# Question on Workpiece



## susej1981 (Apr 10, 2014)

I'm trying to recreate the original product photo, but don't know how to go about editing the fluid level on the photo I'm using.

I figured for the round meniscus I could take a rectangular selection of the flat meniscus and make it bowed in photoshop's liquify tool, but to get the upper design to mesh well with fake liquid is challenging. Any suggestions?

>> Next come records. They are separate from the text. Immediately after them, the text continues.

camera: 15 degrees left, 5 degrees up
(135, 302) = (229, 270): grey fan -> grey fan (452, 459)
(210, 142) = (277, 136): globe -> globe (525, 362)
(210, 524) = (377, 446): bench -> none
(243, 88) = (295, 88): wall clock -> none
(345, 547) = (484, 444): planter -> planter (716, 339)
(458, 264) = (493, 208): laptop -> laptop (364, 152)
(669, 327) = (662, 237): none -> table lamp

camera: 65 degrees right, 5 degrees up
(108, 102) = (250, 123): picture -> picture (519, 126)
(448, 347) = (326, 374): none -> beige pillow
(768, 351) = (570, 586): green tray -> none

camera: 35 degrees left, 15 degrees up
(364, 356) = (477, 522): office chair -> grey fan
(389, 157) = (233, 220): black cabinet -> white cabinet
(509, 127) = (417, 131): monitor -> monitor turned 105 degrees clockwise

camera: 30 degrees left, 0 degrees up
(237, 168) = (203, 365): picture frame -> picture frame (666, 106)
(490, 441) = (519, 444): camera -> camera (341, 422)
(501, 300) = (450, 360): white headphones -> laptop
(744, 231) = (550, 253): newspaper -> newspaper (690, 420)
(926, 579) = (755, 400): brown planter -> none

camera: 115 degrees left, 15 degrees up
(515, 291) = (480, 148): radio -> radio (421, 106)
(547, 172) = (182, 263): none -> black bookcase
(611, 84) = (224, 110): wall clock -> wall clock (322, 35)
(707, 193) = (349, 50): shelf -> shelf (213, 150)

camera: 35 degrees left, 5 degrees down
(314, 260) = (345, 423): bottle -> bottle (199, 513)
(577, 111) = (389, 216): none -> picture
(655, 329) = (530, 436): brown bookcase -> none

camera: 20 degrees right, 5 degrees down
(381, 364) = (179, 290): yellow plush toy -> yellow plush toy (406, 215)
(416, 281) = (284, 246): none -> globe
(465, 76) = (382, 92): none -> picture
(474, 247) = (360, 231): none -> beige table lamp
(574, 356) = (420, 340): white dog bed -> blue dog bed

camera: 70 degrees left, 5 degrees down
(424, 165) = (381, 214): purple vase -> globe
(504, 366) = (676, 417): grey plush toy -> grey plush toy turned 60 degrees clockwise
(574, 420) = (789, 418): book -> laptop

Keep in mind the original photo and mine are two different bottles, but the idea is the same. I want mine to look as close as possible to the one on the left. Also I thought about shortening the bottle, but don't want to do that.

Thanks!


----------



## tirediron (Apr 10, 2014)

Top up the bottle with the lower level - water and green food colouring should work fine.


----------



## susej1981 (Apr 10, 2014)

tirediron said:


> Top up the bottle with the lower level - water and green food colouring should work fine.




yea that's what I planned on doing, having a rectangular selection above the "the beat" text and below the meniscus and then paste it above making it look like there's more liquid. but is that the best way to go about it? even doing it that way I'm still left with the question of how I'm going to put that upper ribbon design that runs across the bottle horizontally without it looking fake.

can't do food coloring as I don't plan on retaking the photos


----------



## bianni (Apr 11, 2014)

Here is an edit. Maybe would look better with a higher resolution image. 
Select the lower portion of the bottle and place it in another layer Duplicate the layer and move it higher to make it a bit taller and merge the two layers. Move this upwards to the point where you want the level of the liquid. Use layer mask and a sharp brush to remove the excess to show the bottle.
Flatten and use hue and saturation to saturate the color or use the sponge tool set to saturate to brush the liquid.


----------



## susej1981 (Apr 13, 2014)

quick question, for that quick edit did you select the lower portion of the bottle from the original ad photo or the screenshot from my photo in photoshop?


----------



## bianni (Apr 13, 2014)

From your screen shot.


----------